*** Material to process ***

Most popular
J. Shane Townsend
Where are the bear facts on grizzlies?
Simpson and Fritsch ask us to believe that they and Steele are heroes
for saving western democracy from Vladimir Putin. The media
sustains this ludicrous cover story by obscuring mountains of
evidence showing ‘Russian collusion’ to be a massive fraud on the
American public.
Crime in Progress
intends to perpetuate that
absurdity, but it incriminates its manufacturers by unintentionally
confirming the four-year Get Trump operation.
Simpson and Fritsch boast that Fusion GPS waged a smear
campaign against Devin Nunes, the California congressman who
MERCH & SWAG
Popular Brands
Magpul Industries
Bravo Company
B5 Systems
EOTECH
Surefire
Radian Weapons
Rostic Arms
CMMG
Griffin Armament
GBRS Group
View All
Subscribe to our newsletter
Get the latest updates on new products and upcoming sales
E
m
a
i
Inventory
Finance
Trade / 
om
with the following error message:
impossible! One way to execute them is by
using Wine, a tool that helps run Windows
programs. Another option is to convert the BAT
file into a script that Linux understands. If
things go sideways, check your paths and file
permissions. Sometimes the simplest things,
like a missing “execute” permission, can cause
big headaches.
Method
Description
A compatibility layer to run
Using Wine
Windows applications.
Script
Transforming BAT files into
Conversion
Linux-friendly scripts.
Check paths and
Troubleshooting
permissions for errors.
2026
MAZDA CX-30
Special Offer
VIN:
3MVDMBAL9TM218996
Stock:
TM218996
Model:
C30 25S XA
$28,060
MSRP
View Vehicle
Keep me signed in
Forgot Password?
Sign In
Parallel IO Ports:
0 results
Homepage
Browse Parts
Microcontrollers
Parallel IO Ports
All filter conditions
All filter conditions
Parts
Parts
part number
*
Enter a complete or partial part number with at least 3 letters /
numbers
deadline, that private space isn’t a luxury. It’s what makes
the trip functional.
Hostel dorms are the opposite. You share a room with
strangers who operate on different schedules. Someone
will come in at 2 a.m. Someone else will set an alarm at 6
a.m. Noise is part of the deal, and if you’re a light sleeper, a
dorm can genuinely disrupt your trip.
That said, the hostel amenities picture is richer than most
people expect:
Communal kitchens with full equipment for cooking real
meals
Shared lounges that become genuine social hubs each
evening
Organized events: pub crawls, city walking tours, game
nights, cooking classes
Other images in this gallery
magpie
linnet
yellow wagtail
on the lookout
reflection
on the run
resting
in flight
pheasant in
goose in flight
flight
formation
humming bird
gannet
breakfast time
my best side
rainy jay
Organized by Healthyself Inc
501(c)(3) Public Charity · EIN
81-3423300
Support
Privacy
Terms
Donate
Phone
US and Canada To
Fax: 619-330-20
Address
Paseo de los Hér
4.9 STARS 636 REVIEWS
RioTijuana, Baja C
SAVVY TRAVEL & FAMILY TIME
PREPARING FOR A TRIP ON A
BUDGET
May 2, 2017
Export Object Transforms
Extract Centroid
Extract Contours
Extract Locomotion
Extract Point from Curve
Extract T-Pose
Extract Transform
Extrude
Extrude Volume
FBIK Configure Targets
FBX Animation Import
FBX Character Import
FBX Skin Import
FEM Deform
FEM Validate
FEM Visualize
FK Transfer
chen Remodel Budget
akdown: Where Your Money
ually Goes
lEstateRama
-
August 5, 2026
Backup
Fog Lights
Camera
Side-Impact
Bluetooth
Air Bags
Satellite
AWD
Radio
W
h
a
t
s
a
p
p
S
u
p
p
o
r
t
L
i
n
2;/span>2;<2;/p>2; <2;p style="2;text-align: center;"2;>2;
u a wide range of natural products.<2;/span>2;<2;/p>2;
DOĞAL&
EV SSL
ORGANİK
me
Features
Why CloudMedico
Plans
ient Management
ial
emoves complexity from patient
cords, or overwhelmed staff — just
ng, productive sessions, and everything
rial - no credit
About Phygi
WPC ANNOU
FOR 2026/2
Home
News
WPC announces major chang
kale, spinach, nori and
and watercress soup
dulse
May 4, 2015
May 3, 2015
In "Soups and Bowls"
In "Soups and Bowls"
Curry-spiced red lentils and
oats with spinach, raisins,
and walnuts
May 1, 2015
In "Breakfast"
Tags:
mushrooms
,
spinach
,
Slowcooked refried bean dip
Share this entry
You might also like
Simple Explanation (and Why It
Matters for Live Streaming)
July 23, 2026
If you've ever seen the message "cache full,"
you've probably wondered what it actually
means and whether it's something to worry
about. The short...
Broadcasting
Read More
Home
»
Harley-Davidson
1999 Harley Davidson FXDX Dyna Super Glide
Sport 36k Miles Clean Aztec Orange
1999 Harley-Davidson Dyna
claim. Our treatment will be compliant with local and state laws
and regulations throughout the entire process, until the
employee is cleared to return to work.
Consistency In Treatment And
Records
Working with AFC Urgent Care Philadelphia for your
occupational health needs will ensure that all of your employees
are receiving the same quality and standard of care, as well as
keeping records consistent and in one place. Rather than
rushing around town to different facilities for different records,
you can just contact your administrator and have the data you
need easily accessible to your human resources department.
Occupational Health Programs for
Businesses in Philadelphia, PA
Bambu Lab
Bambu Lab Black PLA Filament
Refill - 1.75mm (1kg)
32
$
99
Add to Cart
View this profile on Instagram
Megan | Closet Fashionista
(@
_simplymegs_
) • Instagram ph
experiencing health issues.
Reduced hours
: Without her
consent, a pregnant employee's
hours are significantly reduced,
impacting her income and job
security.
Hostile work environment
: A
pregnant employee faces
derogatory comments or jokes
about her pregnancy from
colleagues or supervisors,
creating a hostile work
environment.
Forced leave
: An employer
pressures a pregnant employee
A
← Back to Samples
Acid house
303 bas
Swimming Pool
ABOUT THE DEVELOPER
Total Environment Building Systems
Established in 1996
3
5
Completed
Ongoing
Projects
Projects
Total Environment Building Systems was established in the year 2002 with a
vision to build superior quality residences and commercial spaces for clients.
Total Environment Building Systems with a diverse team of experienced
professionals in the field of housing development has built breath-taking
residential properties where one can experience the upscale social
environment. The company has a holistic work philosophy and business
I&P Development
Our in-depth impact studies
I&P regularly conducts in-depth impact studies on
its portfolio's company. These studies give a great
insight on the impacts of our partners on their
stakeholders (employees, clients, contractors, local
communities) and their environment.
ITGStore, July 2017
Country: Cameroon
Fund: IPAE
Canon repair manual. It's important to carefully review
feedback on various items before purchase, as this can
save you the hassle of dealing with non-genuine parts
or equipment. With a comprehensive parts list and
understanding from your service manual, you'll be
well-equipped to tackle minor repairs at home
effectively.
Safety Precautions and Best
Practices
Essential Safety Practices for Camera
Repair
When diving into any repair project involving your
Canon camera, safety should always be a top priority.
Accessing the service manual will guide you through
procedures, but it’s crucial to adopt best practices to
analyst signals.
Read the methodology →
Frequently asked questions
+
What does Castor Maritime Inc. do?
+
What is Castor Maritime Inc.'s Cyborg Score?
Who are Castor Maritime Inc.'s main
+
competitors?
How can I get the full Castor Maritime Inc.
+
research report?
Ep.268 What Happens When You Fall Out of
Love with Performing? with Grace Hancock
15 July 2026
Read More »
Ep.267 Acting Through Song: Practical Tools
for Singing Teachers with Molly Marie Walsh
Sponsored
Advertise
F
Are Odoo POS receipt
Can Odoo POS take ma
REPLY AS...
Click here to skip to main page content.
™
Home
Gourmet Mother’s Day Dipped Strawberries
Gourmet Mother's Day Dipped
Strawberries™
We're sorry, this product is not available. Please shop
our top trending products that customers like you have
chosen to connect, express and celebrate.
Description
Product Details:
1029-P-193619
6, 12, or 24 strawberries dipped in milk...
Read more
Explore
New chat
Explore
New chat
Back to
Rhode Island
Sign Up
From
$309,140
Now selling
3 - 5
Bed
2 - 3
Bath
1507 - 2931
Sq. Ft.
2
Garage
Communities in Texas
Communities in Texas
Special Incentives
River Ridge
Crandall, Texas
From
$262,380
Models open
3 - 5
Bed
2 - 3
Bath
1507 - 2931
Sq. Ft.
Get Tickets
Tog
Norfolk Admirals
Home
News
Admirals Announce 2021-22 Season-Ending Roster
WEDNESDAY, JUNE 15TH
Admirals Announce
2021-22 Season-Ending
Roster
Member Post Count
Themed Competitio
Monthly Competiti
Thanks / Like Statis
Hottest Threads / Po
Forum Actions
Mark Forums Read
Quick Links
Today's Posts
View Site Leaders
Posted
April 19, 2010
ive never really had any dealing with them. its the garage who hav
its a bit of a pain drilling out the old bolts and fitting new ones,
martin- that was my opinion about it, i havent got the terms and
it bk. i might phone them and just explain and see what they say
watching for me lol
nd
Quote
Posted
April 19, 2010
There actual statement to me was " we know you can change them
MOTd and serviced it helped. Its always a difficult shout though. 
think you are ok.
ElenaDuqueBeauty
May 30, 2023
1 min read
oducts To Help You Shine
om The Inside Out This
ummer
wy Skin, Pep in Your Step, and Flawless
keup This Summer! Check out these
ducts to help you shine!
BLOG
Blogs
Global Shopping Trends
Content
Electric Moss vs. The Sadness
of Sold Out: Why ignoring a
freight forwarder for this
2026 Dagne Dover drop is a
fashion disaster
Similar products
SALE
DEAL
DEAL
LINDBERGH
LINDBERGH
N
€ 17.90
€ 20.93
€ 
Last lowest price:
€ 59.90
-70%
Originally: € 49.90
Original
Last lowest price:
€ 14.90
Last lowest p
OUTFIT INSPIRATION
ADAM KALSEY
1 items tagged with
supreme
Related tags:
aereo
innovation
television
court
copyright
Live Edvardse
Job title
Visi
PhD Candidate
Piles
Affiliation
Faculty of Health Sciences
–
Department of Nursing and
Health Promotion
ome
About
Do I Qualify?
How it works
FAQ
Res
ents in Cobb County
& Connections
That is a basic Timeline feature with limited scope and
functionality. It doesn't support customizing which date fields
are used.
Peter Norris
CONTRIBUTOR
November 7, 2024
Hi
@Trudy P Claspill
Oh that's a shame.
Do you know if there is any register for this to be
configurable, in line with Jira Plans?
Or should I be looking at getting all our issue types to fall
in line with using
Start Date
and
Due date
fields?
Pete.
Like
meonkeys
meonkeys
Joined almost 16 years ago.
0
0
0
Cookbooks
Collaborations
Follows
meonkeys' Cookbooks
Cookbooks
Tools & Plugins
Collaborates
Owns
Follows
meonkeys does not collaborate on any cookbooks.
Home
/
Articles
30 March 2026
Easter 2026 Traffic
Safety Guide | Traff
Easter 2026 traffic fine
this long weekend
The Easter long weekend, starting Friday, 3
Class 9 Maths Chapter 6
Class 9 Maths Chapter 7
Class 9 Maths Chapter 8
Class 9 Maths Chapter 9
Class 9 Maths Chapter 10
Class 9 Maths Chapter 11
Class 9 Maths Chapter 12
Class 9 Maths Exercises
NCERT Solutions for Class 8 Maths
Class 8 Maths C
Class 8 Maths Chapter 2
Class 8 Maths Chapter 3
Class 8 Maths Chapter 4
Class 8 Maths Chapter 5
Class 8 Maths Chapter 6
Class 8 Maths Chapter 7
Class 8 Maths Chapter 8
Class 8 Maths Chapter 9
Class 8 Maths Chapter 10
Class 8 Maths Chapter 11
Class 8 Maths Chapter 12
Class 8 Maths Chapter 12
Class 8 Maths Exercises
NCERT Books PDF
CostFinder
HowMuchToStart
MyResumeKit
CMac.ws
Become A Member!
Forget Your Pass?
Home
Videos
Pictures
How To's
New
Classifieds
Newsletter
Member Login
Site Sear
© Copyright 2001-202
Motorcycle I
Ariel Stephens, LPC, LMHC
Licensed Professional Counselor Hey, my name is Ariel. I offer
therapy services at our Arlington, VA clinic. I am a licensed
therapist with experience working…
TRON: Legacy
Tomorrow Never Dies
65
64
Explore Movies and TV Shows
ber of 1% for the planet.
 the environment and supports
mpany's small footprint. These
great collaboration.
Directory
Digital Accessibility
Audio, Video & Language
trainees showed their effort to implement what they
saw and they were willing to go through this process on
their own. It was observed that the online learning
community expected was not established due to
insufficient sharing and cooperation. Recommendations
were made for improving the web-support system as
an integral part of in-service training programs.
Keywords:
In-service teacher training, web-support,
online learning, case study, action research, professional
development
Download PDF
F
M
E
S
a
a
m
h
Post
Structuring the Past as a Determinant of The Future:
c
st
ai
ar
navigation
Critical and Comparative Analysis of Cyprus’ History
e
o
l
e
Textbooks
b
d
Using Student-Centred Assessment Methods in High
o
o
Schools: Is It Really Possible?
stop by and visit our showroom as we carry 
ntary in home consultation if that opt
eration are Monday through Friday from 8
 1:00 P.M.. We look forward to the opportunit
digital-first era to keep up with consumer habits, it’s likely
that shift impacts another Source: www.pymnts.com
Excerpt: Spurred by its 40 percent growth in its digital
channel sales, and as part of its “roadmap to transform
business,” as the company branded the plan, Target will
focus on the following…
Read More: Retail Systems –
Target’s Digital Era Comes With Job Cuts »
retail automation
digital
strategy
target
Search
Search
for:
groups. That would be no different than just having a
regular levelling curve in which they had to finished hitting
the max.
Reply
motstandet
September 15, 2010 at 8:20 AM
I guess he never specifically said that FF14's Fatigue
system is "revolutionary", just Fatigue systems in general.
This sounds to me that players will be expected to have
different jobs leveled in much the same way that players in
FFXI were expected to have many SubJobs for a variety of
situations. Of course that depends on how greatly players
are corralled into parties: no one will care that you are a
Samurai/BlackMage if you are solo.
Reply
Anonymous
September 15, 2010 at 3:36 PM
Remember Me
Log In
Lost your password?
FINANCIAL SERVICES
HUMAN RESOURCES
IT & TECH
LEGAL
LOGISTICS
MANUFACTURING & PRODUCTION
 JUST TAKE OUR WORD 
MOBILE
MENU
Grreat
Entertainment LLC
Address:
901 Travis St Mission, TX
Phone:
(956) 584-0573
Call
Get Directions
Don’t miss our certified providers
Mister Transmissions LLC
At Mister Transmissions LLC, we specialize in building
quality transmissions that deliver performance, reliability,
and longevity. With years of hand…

***

Request:
Please set down the records from their first line through the line containing "Hostel dorms are", copying each line unchanged.

Problem solution:
Most popular
J. Shane Townsend
Where are the bear facts on grizzlies?
Simpson and Fritsch ask us to believe that they and Steele are heroes
for saving western democracy from Vladimir Putin. The media
sustains this ludicrous cover story by obscuring mountains of
evidence showing ‘Russian collusion’ to be a massive fraud on the
American public.
Crime in Progress
intends to perpetuate that
absurdity, but it incriminates its manufacturers by unintentionally
confirming the four-year Get Trump operation.
Simpson and Fritsch boast that Fusion GPS waged a smear
campaign against Devin Nunes, the California congressman who
MERCH & SWAG
Popular Brands
Magpul Industries
Bravo Company
B5 Systems
EOTECH
Surefire
Radian Weapons
Rostic Arms
CMMG
Griffin Armament
GBRS Group
View All
Subscribe to our newsletter
Get the latest updates on new products and upcoming sales
E
m
a
i
Inventory
Finance
Trade / 
om
with the following error message:
impossible! One way to execute them is by
using Wine, a tool that helps run Windows
programs. Another option is to convert the BAT
file into a script that Linux understands. If
things go sideways, check your paths and file
permissions. Sometimes the simplest things,
like a missing “execute” permission, can cause
big headaches.
Method
Description
A compatibility layer to run
Using Wine
Windows applications.
Script
Transforming BAT files into
Conversion
Linux-friendly scripts.
Check paths and
Troubleshooting
permissions for errors.
2026
MAZDA CX-30
Special Offer
VIN:
3MVDMBAL9TM218996
Stock:
TM218996
Model:
C30 25S XA
$28,060
MSRP
View Vehicle
Keep me signed in
Forgot Password?
Sign In
Parallel IO Ports:
0 results
Homepage
Browse Parts
Microcontrollers
Parallel IO Ports
All filter conditions
All filter conditions
Parts
Parts
part number
*
Enter a complete or partial part number with at least 3 letters /
numbers
deadline, that private space isn’t a luxury. It’s what makes
the trip functional.
Hostel dorms are the opposite. You share a room with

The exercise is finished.